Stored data
▼▼▼
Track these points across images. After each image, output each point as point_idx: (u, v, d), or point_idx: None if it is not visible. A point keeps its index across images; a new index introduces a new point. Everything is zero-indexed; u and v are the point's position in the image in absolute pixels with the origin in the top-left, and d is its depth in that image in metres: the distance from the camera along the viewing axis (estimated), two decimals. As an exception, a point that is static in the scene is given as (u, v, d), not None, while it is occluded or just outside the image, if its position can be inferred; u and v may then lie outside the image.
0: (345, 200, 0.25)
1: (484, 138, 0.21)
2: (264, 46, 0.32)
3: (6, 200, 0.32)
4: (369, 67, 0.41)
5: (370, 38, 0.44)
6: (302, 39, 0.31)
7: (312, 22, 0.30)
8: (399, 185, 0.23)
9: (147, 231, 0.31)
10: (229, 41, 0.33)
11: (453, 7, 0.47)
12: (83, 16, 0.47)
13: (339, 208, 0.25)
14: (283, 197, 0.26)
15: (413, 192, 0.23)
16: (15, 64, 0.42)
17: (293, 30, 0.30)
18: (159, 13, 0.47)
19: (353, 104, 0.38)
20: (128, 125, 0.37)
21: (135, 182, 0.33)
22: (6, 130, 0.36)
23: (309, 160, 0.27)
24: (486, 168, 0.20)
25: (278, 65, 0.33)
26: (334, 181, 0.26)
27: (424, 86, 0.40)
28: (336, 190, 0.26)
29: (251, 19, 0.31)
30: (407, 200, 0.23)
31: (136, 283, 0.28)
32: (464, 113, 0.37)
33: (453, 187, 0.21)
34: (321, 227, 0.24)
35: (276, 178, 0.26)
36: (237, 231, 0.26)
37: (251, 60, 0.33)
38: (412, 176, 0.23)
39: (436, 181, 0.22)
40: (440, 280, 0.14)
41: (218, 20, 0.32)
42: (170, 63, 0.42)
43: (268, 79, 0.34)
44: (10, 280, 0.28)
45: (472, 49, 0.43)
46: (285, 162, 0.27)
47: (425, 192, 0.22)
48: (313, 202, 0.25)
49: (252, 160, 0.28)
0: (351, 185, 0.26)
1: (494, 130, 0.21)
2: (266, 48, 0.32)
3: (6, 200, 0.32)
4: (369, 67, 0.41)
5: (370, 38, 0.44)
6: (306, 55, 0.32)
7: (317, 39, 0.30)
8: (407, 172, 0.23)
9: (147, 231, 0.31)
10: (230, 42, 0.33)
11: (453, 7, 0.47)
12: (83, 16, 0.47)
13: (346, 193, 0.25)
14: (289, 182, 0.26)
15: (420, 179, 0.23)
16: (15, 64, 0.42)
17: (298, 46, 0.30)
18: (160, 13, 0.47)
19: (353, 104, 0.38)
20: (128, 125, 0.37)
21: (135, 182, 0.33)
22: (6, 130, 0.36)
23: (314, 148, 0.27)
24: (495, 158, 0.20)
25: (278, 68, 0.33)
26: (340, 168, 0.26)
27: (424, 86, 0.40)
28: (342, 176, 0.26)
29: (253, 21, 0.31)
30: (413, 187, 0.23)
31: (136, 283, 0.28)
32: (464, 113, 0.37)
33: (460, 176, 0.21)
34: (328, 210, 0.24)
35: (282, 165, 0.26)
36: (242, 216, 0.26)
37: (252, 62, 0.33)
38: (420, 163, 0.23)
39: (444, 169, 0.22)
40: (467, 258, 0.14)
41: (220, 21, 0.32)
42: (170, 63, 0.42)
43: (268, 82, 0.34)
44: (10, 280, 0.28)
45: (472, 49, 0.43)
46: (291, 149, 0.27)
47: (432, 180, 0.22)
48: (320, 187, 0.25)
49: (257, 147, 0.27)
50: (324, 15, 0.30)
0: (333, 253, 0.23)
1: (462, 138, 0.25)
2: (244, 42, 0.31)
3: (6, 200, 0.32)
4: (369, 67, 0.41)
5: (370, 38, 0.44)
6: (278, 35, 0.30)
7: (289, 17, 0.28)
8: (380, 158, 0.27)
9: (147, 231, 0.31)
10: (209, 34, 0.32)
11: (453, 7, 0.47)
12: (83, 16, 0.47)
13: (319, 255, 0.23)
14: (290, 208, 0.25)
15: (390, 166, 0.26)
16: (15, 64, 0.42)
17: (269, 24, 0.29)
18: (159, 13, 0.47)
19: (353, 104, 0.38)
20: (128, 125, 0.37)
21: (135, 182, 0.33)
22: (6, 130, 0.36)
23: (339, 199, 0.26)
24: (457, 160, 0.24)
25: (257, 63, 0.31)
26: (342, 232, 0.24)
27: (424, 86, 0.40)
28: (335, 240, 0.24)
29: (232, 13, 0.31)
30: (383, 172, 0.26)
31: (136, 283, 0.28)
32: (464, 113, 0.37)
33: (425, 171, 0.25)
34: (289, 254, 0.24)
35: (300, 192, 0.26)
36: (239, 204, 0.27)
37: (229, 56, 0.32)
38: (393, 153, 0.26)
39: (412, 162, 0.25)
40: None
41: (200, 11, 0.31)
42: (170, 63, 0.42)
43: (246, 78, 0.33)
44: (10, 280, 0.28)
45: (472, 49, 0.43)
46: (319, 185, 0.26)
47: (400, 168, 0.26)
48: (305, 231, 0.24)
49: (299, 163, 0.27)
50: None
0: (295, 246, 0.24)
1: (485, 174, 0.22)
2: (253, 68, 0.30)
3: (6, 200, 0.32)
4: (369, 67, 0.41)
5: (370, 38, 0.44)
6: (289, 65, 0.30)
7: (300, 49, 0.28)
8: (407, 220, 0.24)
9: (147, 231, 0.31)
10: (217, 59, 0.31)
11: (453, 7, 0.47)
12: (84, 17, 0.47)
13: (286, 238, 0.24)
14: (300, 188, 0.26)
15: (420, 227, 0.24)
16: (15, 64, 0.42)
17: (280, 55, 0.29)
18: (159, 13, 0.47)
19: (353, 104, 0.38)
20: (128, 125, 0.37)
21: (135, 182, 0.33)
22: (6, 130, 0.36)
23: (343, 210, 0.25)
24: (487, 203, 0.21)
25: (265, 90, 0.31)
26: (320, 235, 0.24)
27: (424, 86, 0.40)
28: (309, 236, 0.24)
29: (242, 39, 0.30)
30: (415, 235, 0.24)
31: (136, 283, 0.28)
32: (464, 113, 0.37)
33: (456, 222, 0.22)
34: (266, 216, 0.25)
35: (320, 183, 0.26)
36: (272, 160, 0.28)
▲▲▲
# Task description
Write out only the lines that run from the line containing "41: (218, 20, 0.32)" through the line containing "48: (313, 202, 0.25)", both included, exactly as they appear above.

# Answer box
41: (218, 20, 0.32)
42: (170, 63, 0.42)
43: (268, 79, 0.34)
44: (10, 280, 0.28)
45: (472, 49, 0.43)
46: (285, 162, 0.27)
47: (425, 192, 0.22)
48: (313, 202, 0.25)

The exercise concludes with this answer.